▸ **What you have to do**:
For each line of the listing that contains "ainsi", make a copy and return it.

▸ **Information shown**:
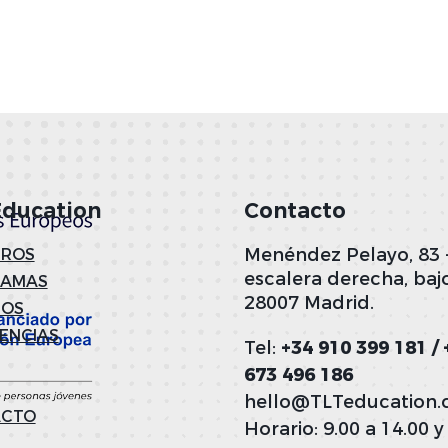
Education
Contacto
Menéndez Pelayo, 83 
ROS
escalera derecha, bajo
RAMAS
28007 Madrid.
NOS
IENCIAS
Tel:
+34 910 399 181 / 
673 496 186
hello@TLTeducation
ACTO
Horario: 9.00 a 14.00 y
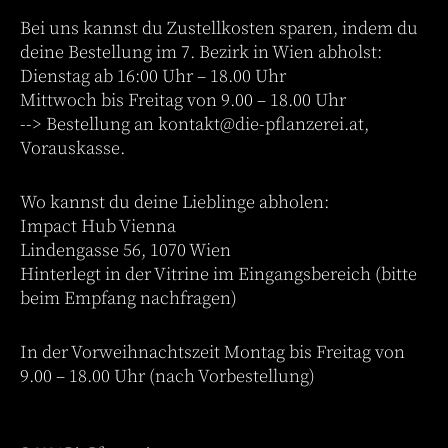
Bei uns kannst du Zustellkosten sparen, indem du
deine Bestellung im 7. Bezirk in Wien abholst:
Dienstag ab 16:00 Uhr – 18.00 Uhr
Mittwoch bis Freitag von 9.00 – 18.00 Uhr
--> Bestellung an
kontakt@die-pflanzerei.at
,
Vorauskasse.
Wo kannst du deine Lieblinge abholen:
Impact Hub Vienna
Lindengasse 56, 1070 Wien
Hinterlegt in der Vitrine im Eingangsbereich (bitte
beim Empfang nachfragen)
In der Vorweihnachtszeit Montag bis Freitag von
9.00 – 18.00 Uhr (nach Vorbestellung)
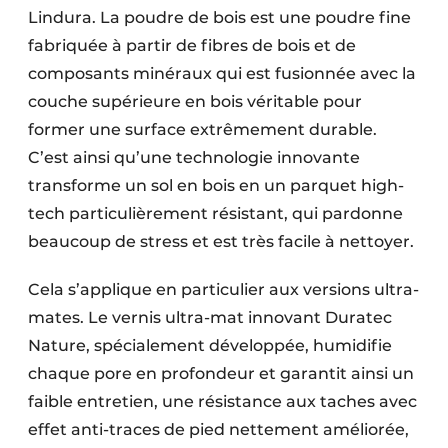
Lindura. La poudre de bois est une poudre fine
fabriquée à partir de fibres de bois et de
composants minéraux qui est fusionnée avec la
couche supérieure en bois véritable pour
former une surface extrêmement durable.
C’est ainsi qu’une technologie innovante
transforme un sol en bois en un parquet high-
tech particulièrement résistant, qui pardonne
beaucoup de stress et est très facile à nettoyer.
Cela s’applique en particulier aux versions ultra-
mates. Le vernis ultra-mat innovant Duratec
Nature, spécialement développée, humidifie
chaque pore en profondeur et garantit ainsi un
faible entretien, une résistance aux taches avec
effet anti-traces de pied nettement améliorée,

--

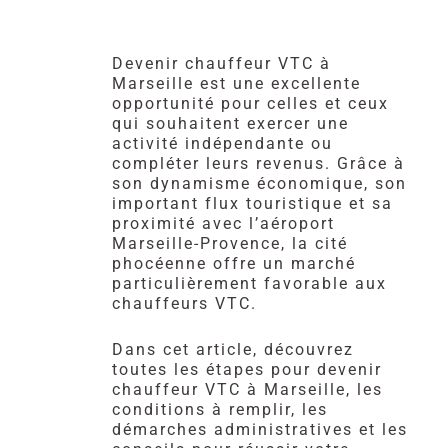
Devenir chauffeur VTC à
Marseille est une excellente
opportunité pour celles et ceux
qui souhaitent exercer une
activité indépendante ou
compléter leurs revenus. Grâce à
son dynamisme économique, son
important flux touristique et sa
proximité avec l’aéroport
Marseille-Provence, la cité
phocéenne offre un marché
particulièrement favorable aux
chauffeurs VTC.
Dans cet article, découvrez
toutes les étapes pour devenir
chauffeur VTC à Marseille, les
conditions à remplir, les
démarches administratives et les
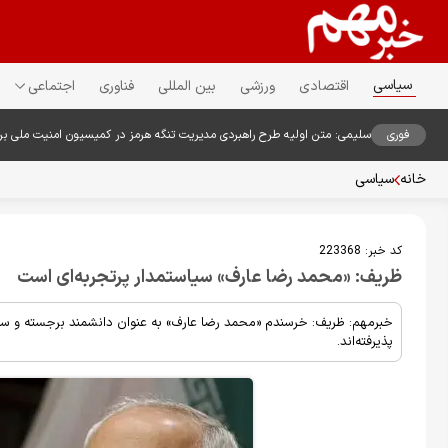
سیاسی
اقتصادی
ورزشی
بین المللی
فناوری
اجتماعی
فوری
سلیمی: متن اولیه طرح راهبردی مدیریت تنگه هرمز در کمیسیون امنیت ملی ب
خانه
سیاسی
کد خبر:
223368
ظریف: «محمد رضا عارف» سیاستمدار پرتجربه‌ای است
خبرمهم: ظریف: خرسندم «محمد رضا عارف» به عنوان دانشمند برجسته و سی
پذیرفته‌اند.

--

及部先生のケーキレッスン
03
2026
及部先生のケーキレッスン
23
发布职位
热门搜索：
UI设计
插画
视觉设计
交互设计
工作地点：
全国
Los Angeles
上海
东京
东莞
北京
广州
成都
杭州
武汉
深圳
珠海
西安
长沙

▸ **Solution for this problem**:
C’est ainsi qu’une technologie innovante
chaque pore en profondeur et garantit ainsi un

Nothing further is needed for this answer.